Segmentation data:
* * * * * * *

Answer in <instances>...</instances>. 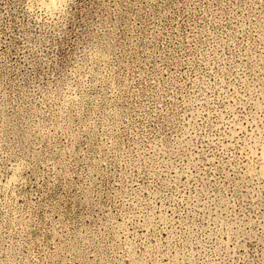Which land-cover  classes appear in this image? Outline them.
Listing matches in <instances>:
<instances>
[{
  "label": "rangeland",
  "instance_id": "1",
  "mask_svg": "<svg viewBox=\"0 0 264 264\" xmlns=\"http://www.w3.org/2000/svg\"><path fill=\"white\" fill-rule=\"evenodd\" d=\"M0 0V264H264V0Z\"/></svg>",
  "mask_w": 264,
  "mask_h": 264
},
{
  "label": "bare ground",
  "instance_id": "2",
  "mask_svg": "<svg viewBox=\"0 0 264 264\" xmlns=\"http://www.w3.org/2000/svg\"><path fill=\"white\" fill-rule=\"evenodd\" d=\"M44 5L49 9L54 10L64 0H44Z\"/></svg>",
  "mask_w": 264,
  "mask_h": 264
}]
</instances>
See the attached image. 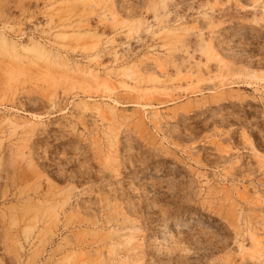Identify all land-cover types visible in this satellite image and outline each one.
Returning a JSON list of instances; mask_svg holds the SVG:
<instances>
[{
	"label": "rangeland",
	"instance_id": "rangeland-1",
	"mask_svg": "<svg viewBox=\"0 0 264 264\" xmlns=\"http://www.w3.org/2000/svg\"><path fill=\"white\" fill-rule=\"evenodd\" d=\"M0 264H264V0H0Z\"/></svg>",
	"mask_w": 264,
	"mask_h": 264
},
{
	"label": "bare ground",
	"instance_id": "bare-ground-1",
	"mask_svg": "<svg viewBox=\"0 0 264 264\" xmlns=\"http://www.w3.org/2000/svg\"><path fill=\"white\" fill-rule=\"evenodd\" d=\"M165 234H166V233H165ZM165 234H164V235H165ZM165 239H166V238H165Z\"/></svg>",
	"mask_w": 264,
	"mask_h": 264
}]
</instances>
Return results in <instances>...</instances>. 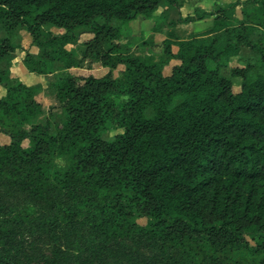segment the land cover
Segmentation results:
<instances>
[{"label":"trees","instance_id":"trees-1","mask_svg":"<svg viewBox=\"0 0 264 264\" xmlns=\"http://www.w3.org/2000/svg\"><path fill=\"white\" fill-rule=\"evenodd\" d=\"M164 1L183 6V0H0L6 31L0 38V84L6 87L0 133L11 140L0 143V191L18 189L70 217L76 206L89 207L86 215L92 213L101 235L170 245L182 253L174 264H264V0H237L180 19L213 17L212 29L224 39L167 38L158 58L125 53L124 28L139 17L153 19ZM47 25L66 32L45 33ZM20 27L39 48L24 66L55 75L49 90L59 115L37 100L41 86L10 80L6 62L19 47L13 40ZM79 30L93 35L82 59L66 49L78 44ZM245 47L260 62L255 75L253 64L231 70L244 80L236 90L222 71ZM87 59L107 73L73 74ZM173 60L180 64L165 75ZM115 130L123 132L104 138ZM61 193L73 204L59 203ZM1 214L9 209L0 205ZM13 264L93 263L55 253Z\"/></svg>","mask_w":264,"mask_h":264},{"label":"rangeland","instance_id":"rangeland-1","mask_svg":"<svg viewBox=\"0 0 264 264\" xmlns=\"http://www.w3.org/2000/svg\"><path fill=\"white\" fill-rule=\"evenodd\" d=\"M235 1L237 0H183L185 5L181 9L172 8L164 1L153 19L139 17L124 28L125 36L120 41L123 51L141 58L149 56L158 58L163 55V41L167 38L188 40L196 37L201 42H209L215 38L224 39L223 32H215L212 29L211 17L202 22L189 24L181 22L180 19L202 13L198 8L200 6L207 11H216L218 7L227 6ZM44 31L54 35L66 32L65 29L52 25L45 26ZM78 35V44H69L66 49L78 59H82L83 44L91 40L93 35L86 30H79ZM5 36V29L0 26V38ZM13 41L19 47L6 62L11 82L22 81L28 86H41L42 91L37 96L38 101L42 103L47 113L51 111L59 115L61 112L59 104L49 90L55 75L39 76L34 73L39 76L34 82L25 77L28 73L24 66L26 55L39 54V48L33 43V38L25 28L20 27ZM177 50L178 48L174 47V51ZM259 60L258 54L245 47L238 57L231 60L229 68L224 69L222 74L230 78L235 89L238 90L244 80L233 77L231 70L253 64L257 68L253 71L255 75ZM178 64H180L178 60L171 61L164 69L165 75H170L173 67ZM123 69L124 67L121 66L115 75H120ZM107 71L99 61L91 59L84 60L81 68L72 69V73L80 77L90 75L102 77ZM4 92L6 87L0 84V97ZM180 101V98L176 99L175 104ZM152 115L153 111L149 109L147 116ZM26 128L30 129L29 126ZM122 132L123 130L109 131L105 133L104 138L111 141ZM10 141L7 135L0 133L1 144H9ZM24 145L28 146V141ZM58 163L61 164V161ZM57 198L59 203L65 206L73 204V201L63 193L58 194ZM0 203L9 209L8 215H0V264H13L18 260L36 262L52 257L55 253L67 255L69 259L75 260L87 256L93 264H98L95 255L100 256L104 264H146L138 257L140 255L160 264H174V259L180 260L182 257L181 251L170 245L162 247L161 243H150L146 239L138 242L127 237L109 238L105 234L101 235L100 229L96 226L98 221L93 220L91 212L86 215L90 211L89 207L82 210L76 206L73 210L74 214L70 217L62 209L52 210L45 202L14 188L0 191ZM77 220L79 223L76 222ZM138 223L145 226L147 220L139 218Z\"/></svg>","mask_w":264,"mask_h":264},{"label":"crops","instance_id":"crops-1","mask_svg":"<svg viewBox=\"0 0 264 264\" xmlns=\"http://www.w3.org/2000/svg\"><path fill=\"white\" fill-rule=\"evenodd\" d=\"M219 3H220V1H219ZM221 4V3H220ZM185 5V3H183V6ZM182 6V7H183ZM220 6V5H219ZM181 7V8H182ZM180 8V9H181ZM198 8H200L201 9V11L202 12H204V11H206V12H214V11H207L206 9H204V7H202V6H200V7H198ZM186 18V17H185ZM208 18L209 17H207L206 19H204V20H208ZM211 19H212V25H213V17H211ZM204 20H202V21H204ZM202 21H198V22H202ZM198 22H195V23H198ZM26 70H27V68H26ZM28 71V70H27ZM37 75V74H36ZM34 73H31V72H29L28 71V73L27 74H25V77L27 78V79H30V81L31 82H34V81H37V79L39 78V76H46V75H39V76H36ZM47 76H51V75H47ZM5 94H6V92H4V94L0 97V98H2V97H4L5 96ZM38 100V99H37Z\"/></svg>","mask_w":264,"mask_h":264}]
</instances>
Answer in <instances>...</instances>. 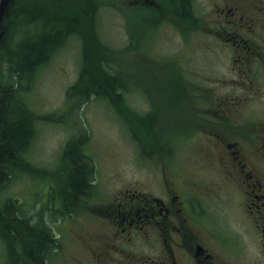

* * * * * * *

Exercise » Please gather every line in the items above that contains the string "ground", treating uppercase and lowercase letters as different.

Result of this exercise »
  "label": "bare ground",
	"label": "bare ground",
	"instance_id": "bare-ground-1",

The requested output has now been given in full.